Work to complete
Each and every line below goes into your answer unchanged, but leave out the images.

Dataset section
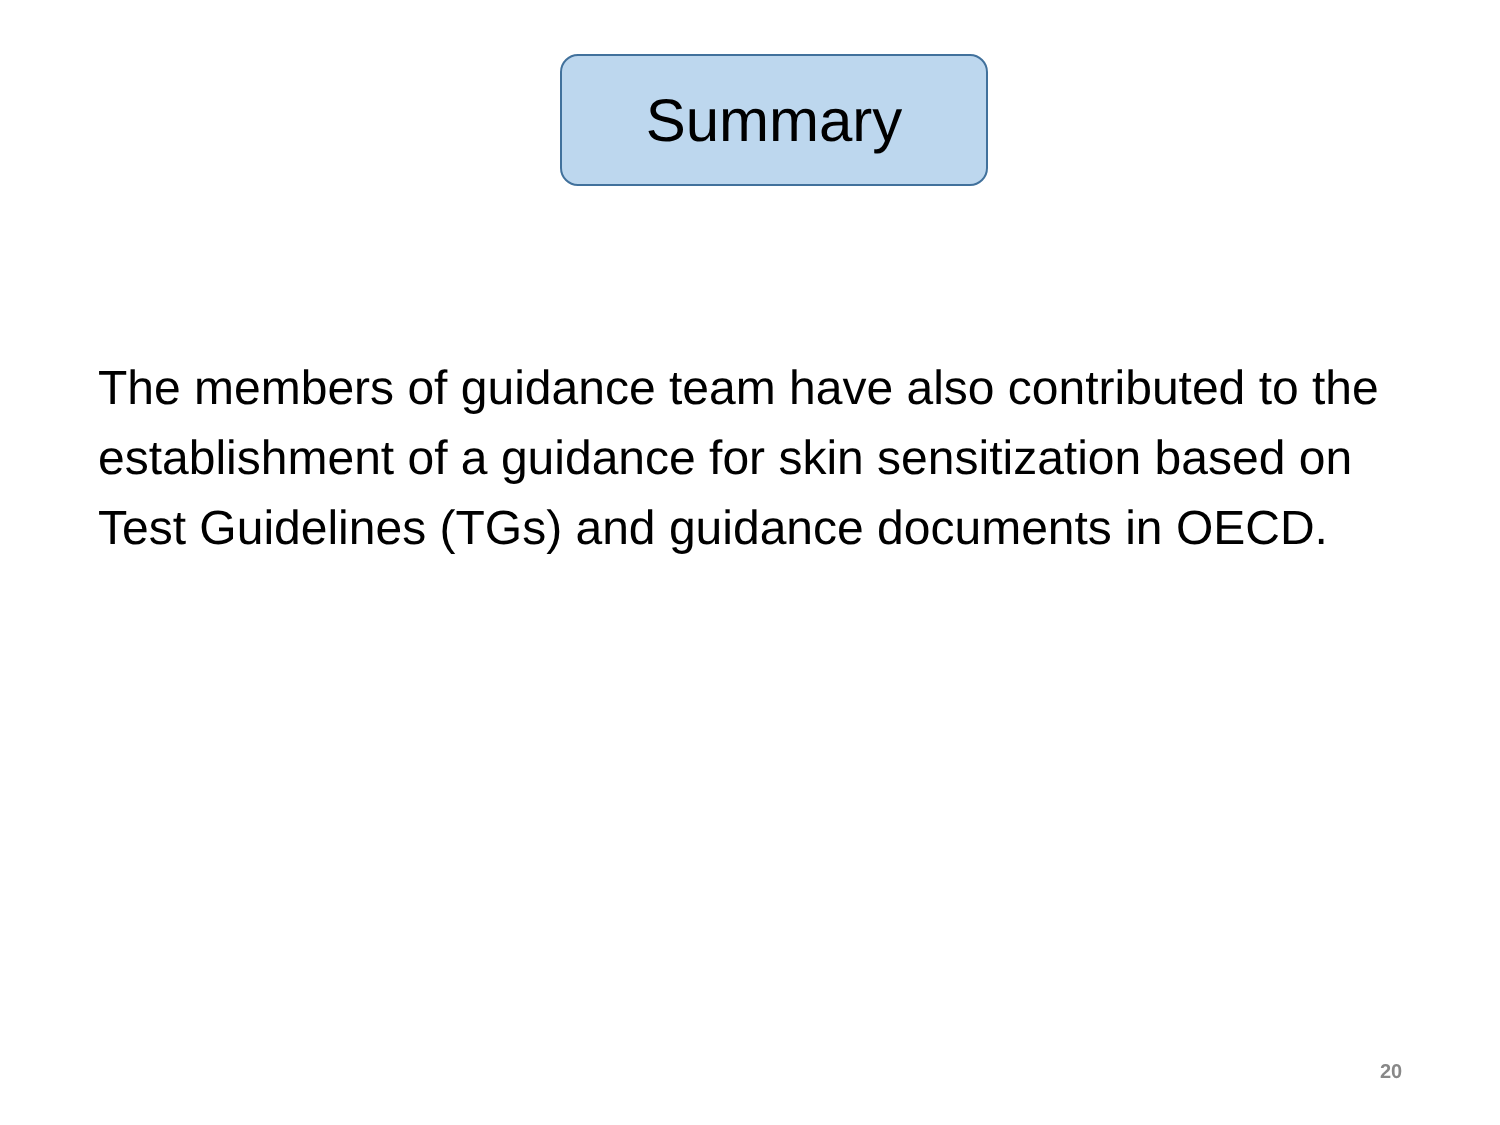Summary
The members of guidance team have also contributed to the establishment of a guidance for skin sensitization based on Test Guidelines (TGs) and guidance documents in OECD.
20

Result of the task
Summary
The members of guidance team have also contributed to the establishment of a guidance for skin sensitization based on Test Guidelines (TGs) and guidance documents in OECD.
20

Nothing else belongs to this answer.